PERMANENT AND IRREVERSIBLE ANAESTHESIA.
About 25% of leprosy patients had developed deformity and disability including insensitivity in their hands and feet. This loss of sensitivity is permanent and irreversible.
Even the best of treatment cannot restore the sensitivity. Nerves once destroyed are destroyed forever. That means even after the so-called complete treatment and cure, they continue to suffer from anaesthesia of hands and feet.
The cured-patient continues to be vulnerable to accidental injuries, the pain of which he doesn’t feel and for which he does not seek treatment, leading to infection, gangrene, and amputation. This Damocles’ sword hangs over the heads of such patients all their life. These patients need medicare for such infection, ‘until death parteth them from the world’.
But to the Government these vulnerable patients are no longer patients. Any one who has had one full course of Multi-Drug Therapy (MDT) is considered cured and removed from the register.
Unfortunately Mycobacterium-caused permanent disability has not removed them from its register!
As long as these 25% of vulnerable leprosy subjects are still in this planet, the Government Hospitals, and NGO Hospitals should continue to extend treatment for these people.
These ulcer-prone patients and new leprosy patients would have gone to these NGOs if they had continued to serve them. But they have ceased to be OR they are operating at a much lower key. There are exceptions but they are precious few.
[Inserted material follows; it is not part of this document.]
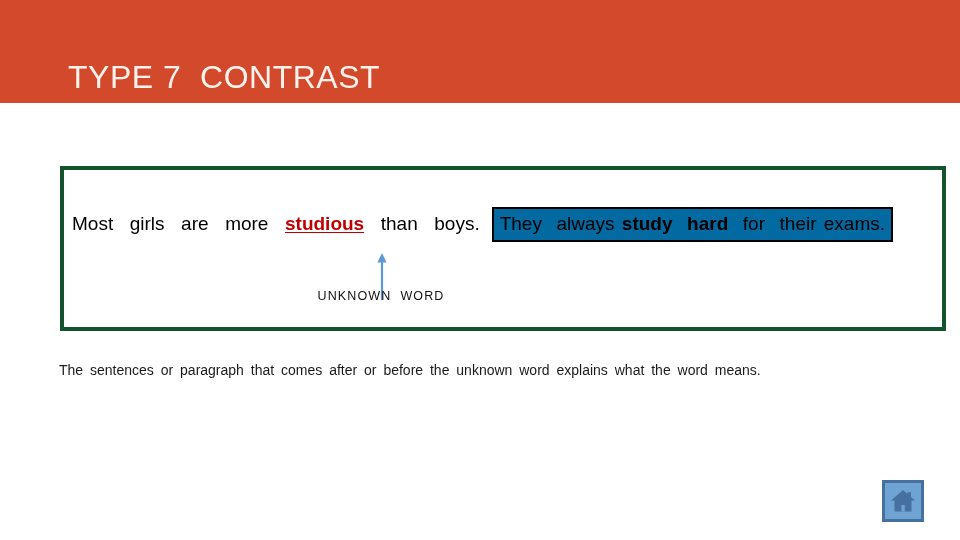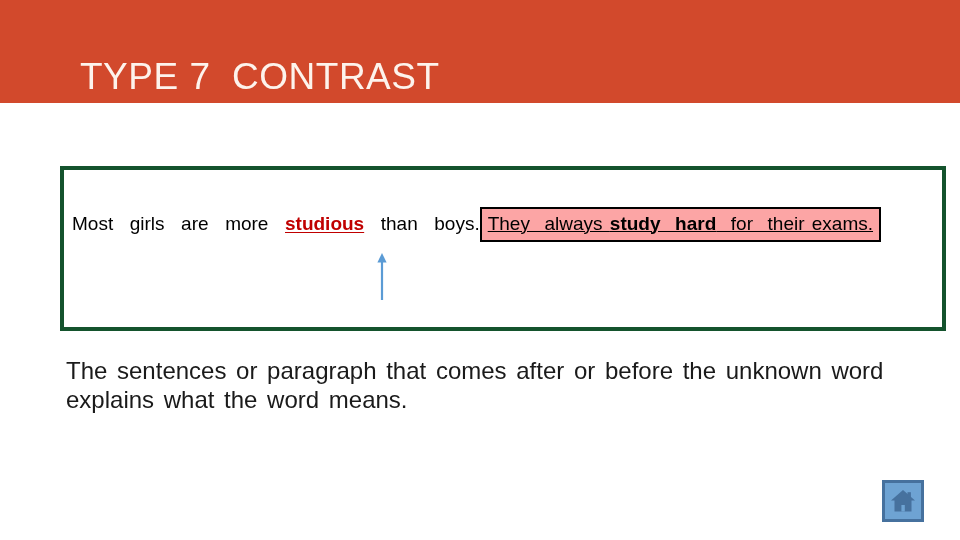"TYPE 7 CONTRAST" .slide-title { font-size: 37px -> 32px; left: 80px -> 68px }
The leprosy patients of the two districts of Tirunelveli and Thoothukudi fall back on St.Luke’s for treatment. But over the last five years the flow of money from leprosy relief agencies to St.Luke’s has gone down from 75% to 10% of the total budget. Even this ten percent will be tapered off to zero percent over the next few years.
St.Luke’s has to double/treble its efforts to be able to deliver leprosy service at the original level. We are badly in need of support from friends who understand the chasm between the Government claim and the ground reality.